This is probably a very basic problem, but I cannot seem to figure out how to resolve it. I have a Rancher 2.6.5 installation on a single node K3s local cluster, and it is also managing a remote 5 node K3s cluster. Everything was fine for a year. After that year, a certificate…somewhere…expired. I get the following error on my cattle agent pod on the remote cluster:
time="2022-07-19T03:55:56Z" level=fatal msg="Server certificate is not valid, please check if the host has the correct time configured and if the server certificate has a notAfter date and time in the future. Certificate information is displayed above. error: Get \"https://rancher.example.com\": x509: certificate has expired or is not yet valid: current time 2022-07-19T03:55:56Z is after 2022-04-08T03:20:16Z"

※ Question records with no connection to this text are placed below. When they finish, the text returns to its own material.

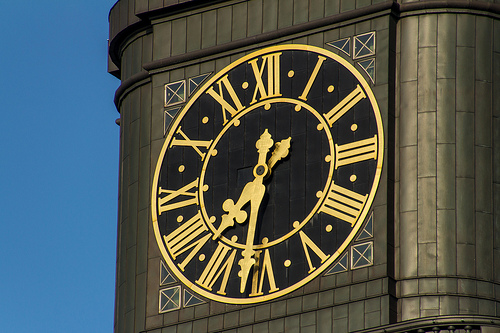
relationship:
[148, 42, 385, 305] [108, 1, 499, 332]
clock on tower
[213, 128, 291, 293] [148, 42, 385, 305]
hands on clock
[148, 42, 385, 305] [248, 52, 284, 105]
clock with roman numerals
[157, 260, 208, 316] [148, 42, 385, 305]
decorative corner by clock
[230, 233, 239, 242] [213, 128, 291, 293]
circle between clock hands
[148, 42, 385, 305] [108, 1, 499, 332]
clock on building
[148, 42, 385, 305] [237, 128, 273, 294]
clock has minute hand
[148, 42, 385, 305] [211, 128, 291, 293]
clock has hands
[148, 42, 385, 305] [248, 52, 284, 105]
clock has roman numerals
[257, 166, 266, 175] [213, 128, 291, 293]
screw holding hands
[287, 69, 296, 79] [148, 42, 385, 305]
gold dot on clock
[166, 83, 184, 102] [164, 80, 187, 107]
x in square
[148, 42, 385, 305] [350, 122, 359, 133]
clock has dot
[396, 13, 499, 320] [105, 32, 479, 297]
bricks on column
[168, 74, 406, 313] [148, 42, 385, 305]
background of clock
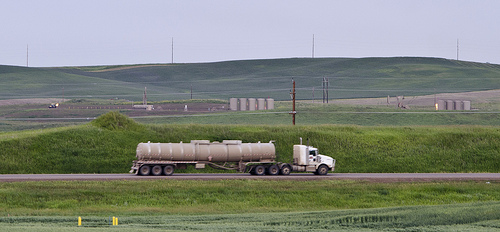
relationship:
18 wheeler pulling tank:
[129, 137, 337, 176] [132, 104, 289, 172]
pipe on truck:
[299, 132, 304, 145] [129, 132, 335, 175]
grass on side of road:
[2, 181, 497, 230] [2, 170, 497, 180]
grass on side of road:
[3, 118, 498, 174] [2, 170, 497, 180]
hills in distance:
[3, 55, 488, 97] [21, 60, 494, 137]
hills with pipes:
[0, 56, 500, 109] [190, 80, 280, 115]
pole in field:
[289, 75, 301, 124] [156, 78, 439, 122]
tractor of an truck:
[289, 133, 347, 193] [127, 126, 378, 182]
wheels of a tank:
[135, 161, 186, 178] [135, 139, 276, 161]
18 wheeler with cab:
[131, 137, 334, 176] [288, 135, 335, 173]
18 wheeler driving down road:
[129, 137, 337, 176] [34, 156, 498, 196]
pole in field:
[289, 78, 296, 126] [21, 113, 491, 172]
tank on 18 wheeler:
[132, 136, 278, 168] [129, 137, 337, 176]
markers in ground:
[75, 215, 119, 227] [0, 175, 497, 230]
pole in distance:
[457, 39, 458, 60] [3, 35, 494, 75]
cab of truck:
[288, 144, 338, 178] [129, 130, 360, 208]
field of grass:
[1, 171, 498, 226] [5, 189, 484, 209]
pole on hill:
[308, 30, 315, 57] [0, 54, 500, 110]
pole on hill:
[454, 37, 460, 60] [0, 54, 500, 110]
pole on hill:
[169, 35, 174, 63] [0, 54, 500, 110]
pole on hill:
[24, 42, 31, 67] [0, 54, 500, 110]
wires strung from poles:
[299, 74, 482, 97] [323, 73, 336, 106]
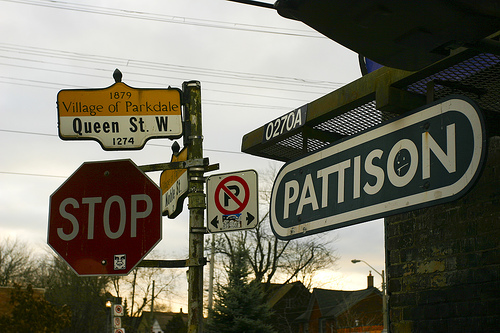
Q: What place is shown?
A: It is a village.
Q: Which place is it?
A: It is a village.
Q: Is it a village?
A: Yes, it is a village.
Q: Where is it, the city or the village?
A: It is the village.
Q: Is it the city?
A: No, it is the village.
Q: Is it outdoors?
A: Yes, it is outdoors.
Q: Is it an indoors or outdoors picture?
A: It is outdoors.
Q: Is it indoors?
A: No, it is outdoors.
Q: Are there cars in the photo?
A: No, there are no cars.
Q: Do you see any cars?
A: No, there are no cars.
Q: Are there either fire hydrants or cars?
A: No, there are no cars or fire hydrants.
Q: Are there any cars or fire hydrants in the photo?
A: No, there are no cars or fire hydrants.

I can see, obviously, that the error is caused by an expired certificate. I’m even fairly confident I can successfully renew it with a little Googling. The problem is that I can’t figure out which one expired. When I look through all the cert directories I can find related to the K3s clusters and Rancher itself, every cert I find is still valid (at least according to OpenSSL). Can anyone provide me with some direction on where to look for the relevant cert(s)?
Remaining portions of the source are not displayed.